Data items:
=====

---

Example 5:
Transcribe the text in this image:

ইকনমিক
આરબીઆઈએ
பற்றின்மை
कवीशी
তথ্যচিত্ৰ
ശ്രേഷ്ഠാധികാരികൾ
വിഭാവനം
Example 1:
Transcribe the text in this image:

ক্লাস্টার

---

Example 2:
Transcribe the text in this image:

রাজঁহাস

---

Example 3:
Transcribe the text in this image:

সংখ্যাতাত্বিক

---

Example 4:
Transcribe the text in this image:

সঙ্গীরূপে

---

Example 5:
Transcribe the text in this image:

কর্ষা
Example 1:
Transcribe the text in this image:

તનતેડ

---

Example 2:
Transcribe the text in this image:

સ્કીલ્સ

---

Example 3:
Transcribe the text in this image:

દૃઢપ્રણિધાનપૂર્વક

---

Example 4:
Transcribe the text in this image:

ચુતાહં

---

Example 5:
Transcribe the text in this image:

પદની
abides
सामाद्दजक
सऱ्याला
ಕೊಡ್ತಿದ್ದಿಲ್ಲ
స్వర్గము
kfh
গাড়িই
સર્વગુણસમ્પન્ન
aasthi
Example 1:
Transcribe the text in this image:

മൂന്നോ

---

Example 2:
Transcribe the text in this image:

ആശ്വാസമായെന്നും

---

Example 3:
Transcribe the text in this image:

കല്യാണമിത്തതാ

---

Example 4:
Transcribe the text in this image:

=====

> _What you will do_:
Set every record down again, exactly as given.

> _Answer to this task_:
---

Example 5:
Transcribe the text in this image:

ইকনমিক
આરબીઆઈએ
பற்றின்மை
कवीशी
তথ্যচিত্ৰ
ശ്രേഷ്ഠാധികാരികൾ
വിഭാവനം
Example 1:
Transcribe the text in this image:

ক্লাস্টার

---

Example 2:
Transcribe the text in this image:

রাজঁহাস

---

Example 3:
Transcribe the text in this image:

সংখ্যাতাত্বিক

---

Example 4:
Transcribe the text in this image:

সঙ্গীরূপে

---

Example 5:
Transcribe the text in this image:

কর্ষা
Example 1:
Transcribe the text in this image:

તનતેડ

---

Example 2:
Transcribe the text in this image:

સ્કીલ્સ

---

Example 3:
Transcribe the text in this image:

દૃઢપ્રણિધાનપૂર્વક

---

Example 4:
Transcribe the text in this image:

ચુતાહં

---

Example 5:
Transcribe the text in this image:

પદની
abides
सामाद्दजक
सऱ्याला
ಕೊಡ್ತಿದ್ದಿಲ್ಲ
స్వర్గము
kfh
গাড়িই
સર્વગુણસમ્પન્ન
aasthi
Example 1:
Transcribe the text in this image:

മൂന്നോ

---

Example 2:
Transcribe the text in this image:

ആശ്വാസമായെന്നും

---

Example 3:
Transcribe the text in this image:

കല്യാണമിത്തതാ

---

Example 4:
Transcribe the text in this image:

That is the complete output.